- Problem set:
1 > In the review of The Black Horse at Elton, who took the pub over last year?
2 > For each statement, say yes or no according to the review of The Black Horse at Elton, and quote the words that decide it. (a) The open fire in the sitting area was lit on the day of the visit. (b) The restaurant area overlooks the garden. (c) The ham, egg and chips on the lunch menu costs £12.50.
3 > Write out the part of the review of The Black Horse at Elton from "The integrity of" to "an interesting touch.".

- Extract to read:
____________

The Black Horse at Elton
If you're in search of a great pub with an even better garden - here you go!
I’m writing this feature with a huge grin on my face because, truly, it was such a delight to find The Black Horse in the beautiful village of Elton, close to the Northants border a few miles from Oundle. We’re not drowning in good gastropubs towards the west of the county – if you’re a regular Muddy reader, you’ll know already that the lifeblood of the blog is to find things in Cambridegshire that have something that lifts them from the ordinary, and here’s one delicious nugget for you.
Love the look of the Cotswolds but don’t have the time, or inclination, to treck three hours cross country for Sunday lunch?! There are a handful of villages in Muddy Cambs that have a hint of that handsome sun drenched honeyed stone – and Elton village has it!
I had the preeny pleasure of being the first journo to try out the Black Horse and boy – it’s a dark horse. Like many properties in the village it forms part of the estate of Elton Hall, and has an interesting history of being the local jaihouse and scene of judicial hangings. It’s had a turbulent past few years but it was taken over last year by the chef David Simms, formerly of The Talbot at Oundle and the renowned Falcon at Fotheringhay, and his partner Mark Bailey and they’ve been busy putting the style back into the place.
The integrity of a drinking pub has not been lost in any of the renovations – the main door takes you straight into the bar area with plenty of areas to sit and chew the cud over a pint or two.
There’s a woodburner churning out the heat which keeps the bar area toasty – inside the Farrow & Ball colour chart has been out, but not overdone, and I love the brave Wedgewood blue accent walls.
There’s a definite country feel with exposed beams, flagstones, deep stone walls, a hint of check, large old battered leather chairs by the fire and the odd quirky accent – the rope light draped over the beam in the restaurant, once the jail room, adds an interesting touch.
Wander through from the bar into the sitting area and you’ll find another huge open fire (unfortunately not lit the day I was there). Vintage leather wing back chairs stand guard either side – a perfect spot for a good old goss or, if you’re there to scoff. peruse the menu
The restaurant area is on the far side overlooking the garden. Due to the age of the building it’s split into separate levels but both are equally welcoming with plenty of light – there’s nothing pokey about this place.
But what about the food, Sallie? I hear you cry (go then ahem). Well thanks for the nudge – we had the choice of both the lunch menu and the à la carte. The lunch menu has nibbly bits to start with – like warm chorizio & olives (£5), sandwiches begin at £6.50 and pub classics such as beef burger (£12.50) and ham, egg and chips (£9.50). Clearly I’m a total cochon as my plus one for lunch, aka my mother and I opted for the à la carte menu. I chose the feta and beetroot salad as a starter– the candied pecans gave a delicious sweet flavor to the otherwise savoury ingredients and my mother (who doesn’t mind me sticking my fork in her food) chose the chef’s signature dish, crab linguine with dill and chilli – beautifully subtle.

____________

- Rows:
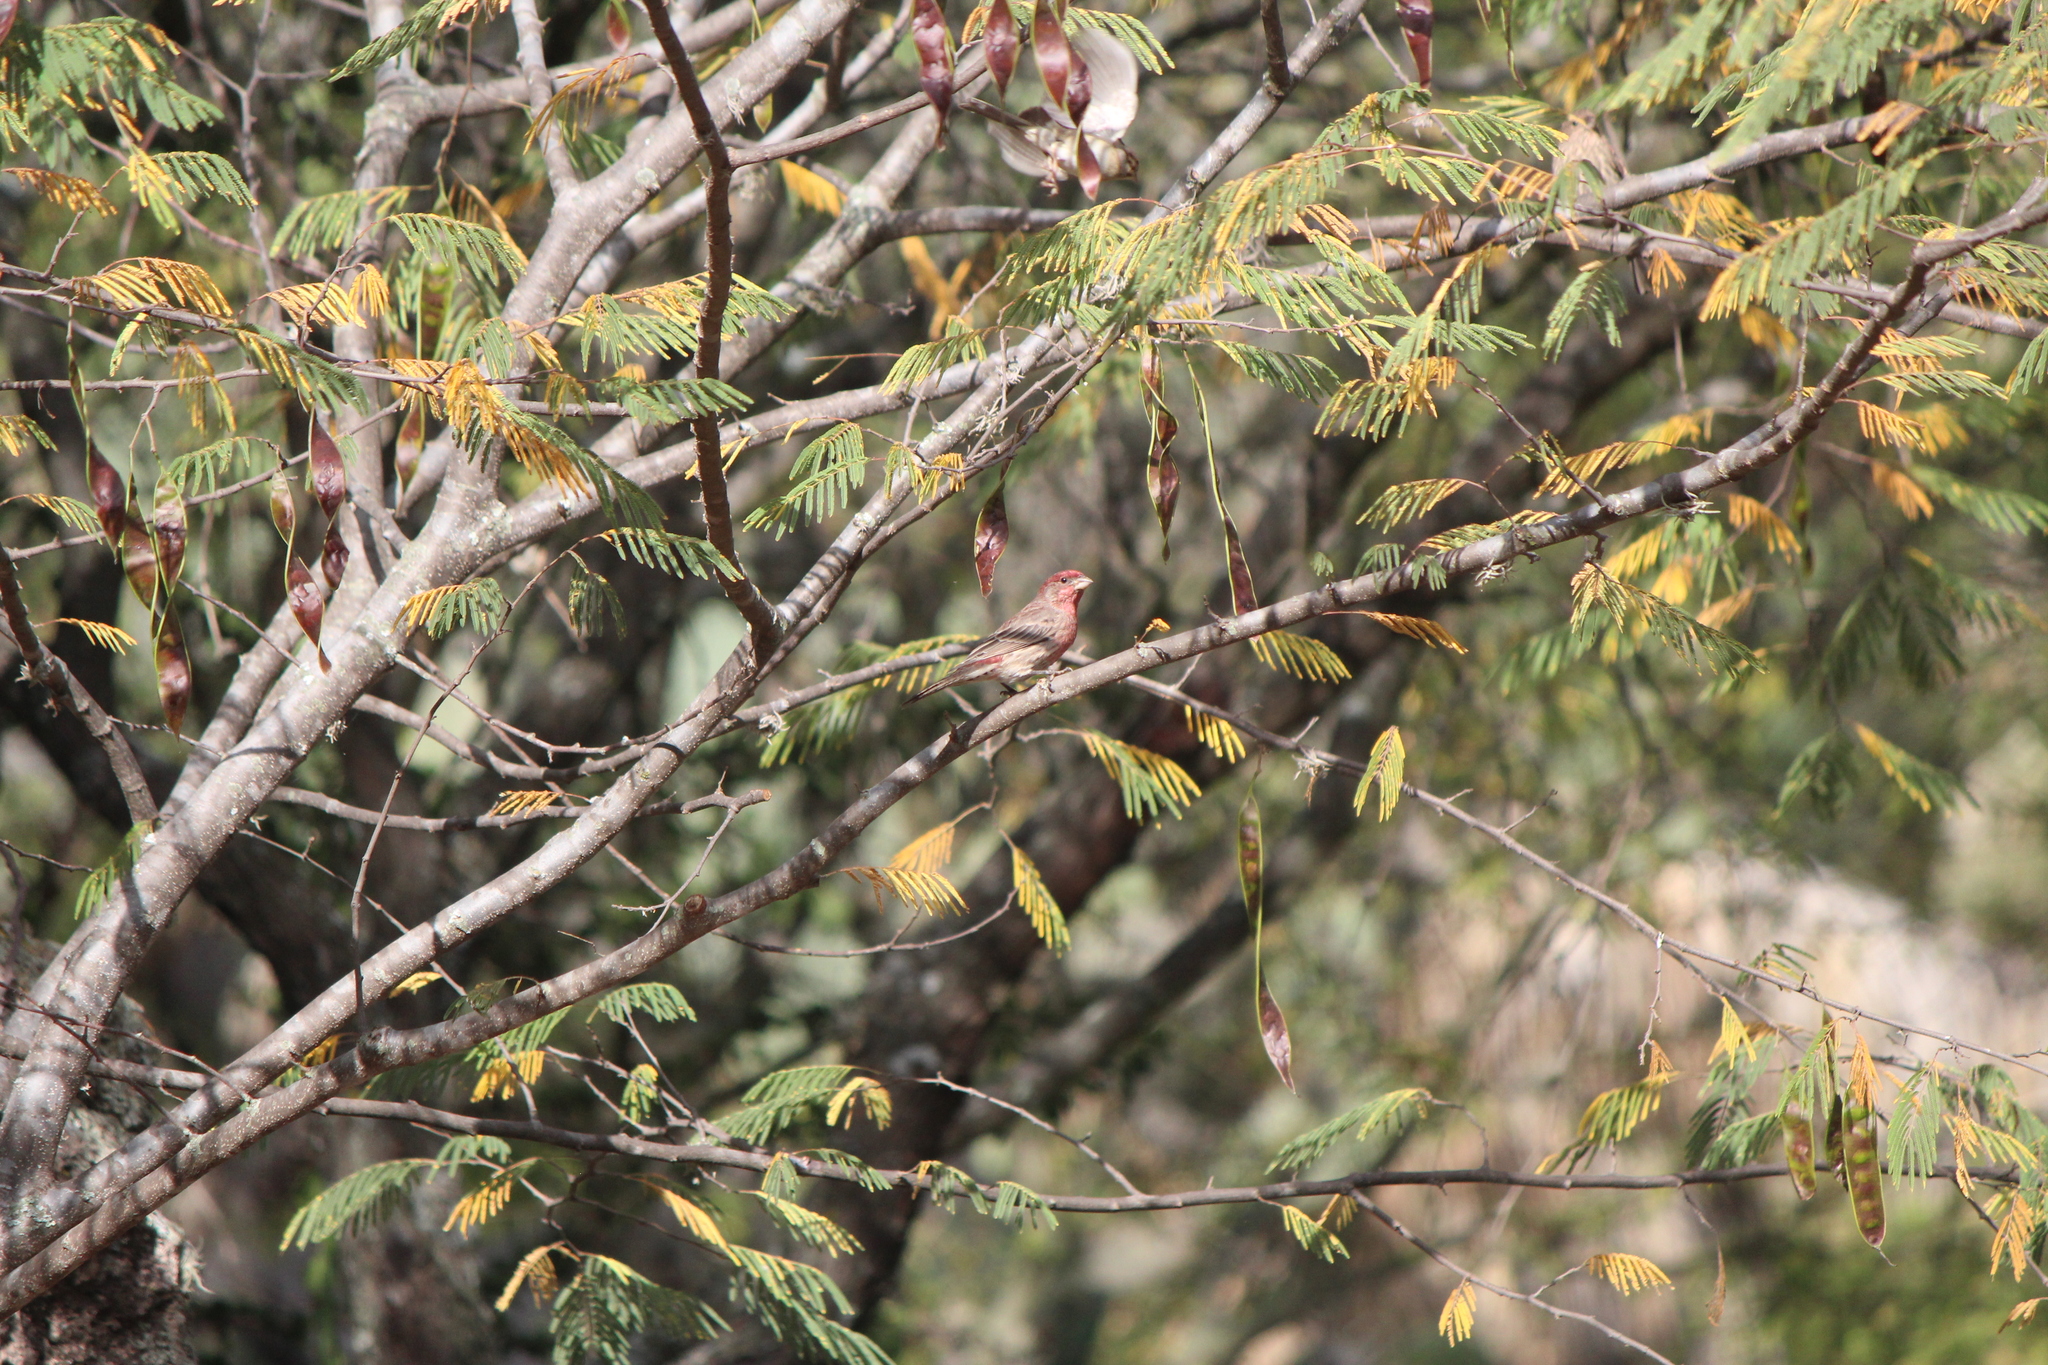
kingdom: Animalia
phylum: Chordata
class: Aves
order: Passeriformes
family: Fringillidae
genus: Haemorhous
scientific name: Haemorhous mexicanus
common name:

____________

- Per-task outputs:
1 > The chef David Simms, formerly of The Talbot at Oundle and the Falcon at Fotheringhay, and his partner Mark Bailey.

2 >
(a) No: "unfortunately not lit the day I was there"
(b) Yes: "The restaurant area is on the far side overlooking the garden."
(c) No: "ham, egg and chips (£9.50)"

3 >
The integrity of a drinking pub has not been lost in any of the renovations – the main door takes you straight into the bar area with plenty of areas to sit and chew the cud over a pint or two.
There’s a woodburner churning out the heat which keeps the bar area toasty – inside the Farrow & Ball colour chart has been out, but not overdone, and I love the brave Wedgewood blue accent walls.
There’s a definite country feel with exposed beams, flagstones, deep stone walls, a hint of check, large old battered leather chairs by the fire and the odd quirky accent – the rope light draped over the beam in the restaurant, once the jail room, adds an interesting touch.